True or not, she does now have her very own coat of arms; after Friday, Pippa will be the only person entitled to use Kate's original 'three-acorn-with-black-runs' job topped by a blue ribbon. (The bow represents the unmarried Middleton female.)

The recent suggestion that she might use her newfound fame and party planning experience to set up her own company 'in conjunction with her parents' seems highly likely.

She wouldn't be the first of her siblings to do so.

The third acorn on that crest, little brother James Middleton, is less visible than his sisters, but the 23-year-old has registered a series of companies in the past two weeks.

By her sister's side: Kate and Pippa leave their home in Berkshire earlier this week


Not content with the Cake Kit Company (it does what it says on the cake tin — you get all the kit to make a themed cake, be it football or a pink castle, for around £16), James has also registered Nice Cakes, Nice Wine and Nice Group London. All of which suggests an appetite for empire-building unhampered by the tiresome necessity of gleaning experience anywhere.

Like James, Pippa could reduce any start-up costs by setting herself up through her parents' company, publicising herself on their website and locating herself in the Party Pieces' HQ in Berkshire.

It is quite natural that, like James — the two of them share a flat in Chelsea that their parents bought in 2002 — Pippa should now want to be an entrepreneur.

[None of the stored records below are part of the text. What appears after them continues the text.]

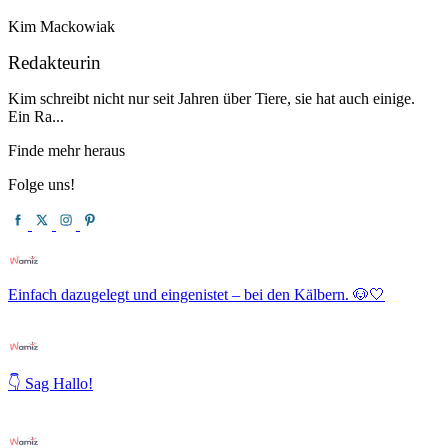
Kim Mackowiak
Redakteurin
Kim schreibt nicht nur seit Jahren über Tiere, sie hat auch einige.
Ein Ra...
Finde mehr heraus
Folge uns!
Einfach dazugelegt und eingenistet – bei den Kälbern. 🐶🤍
👇 Sag Hallo!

Apart from being the children of self-starters, every young toff now thinks it is their destiny to be the next Branson.


Happy times: Kate, Pippa and their mother at her 26th birthday party in 2007


The younger Middletons have reassuringly close examples in their own set, such as Jamie Murray Wells — William's friend and the now very rich founder of Glasses Direct.

Just as you'll have to search very hard for the notorious and once easily available pictures of James Middleton in a frock at a party, neither will you find friends' pictures on Facebook of a perky Pippa wrapped in loo roll at a private party any more.

Her boyfriend, City financier and former England cricketer Alex Loudon, seems not to share his girlfriend's comfort in the limelight, since he's rarely seen by her side.

On Friday, it will be Prince Harry who will accompany Pippa into the signing of the Register and back down the Abbey aisle.

And by that time any fear — misplaced or not — that the socially hungry Middleton clan's behaviour could affect Kate's relationship with William will have lost its potency.

From now on, Pippa will find herself in the happy position of being sought after in the upper echelons of society, and able to do pretty much whatever she likes.

And on current form, we can be sure that the younger Miss Middleton will enjoy that.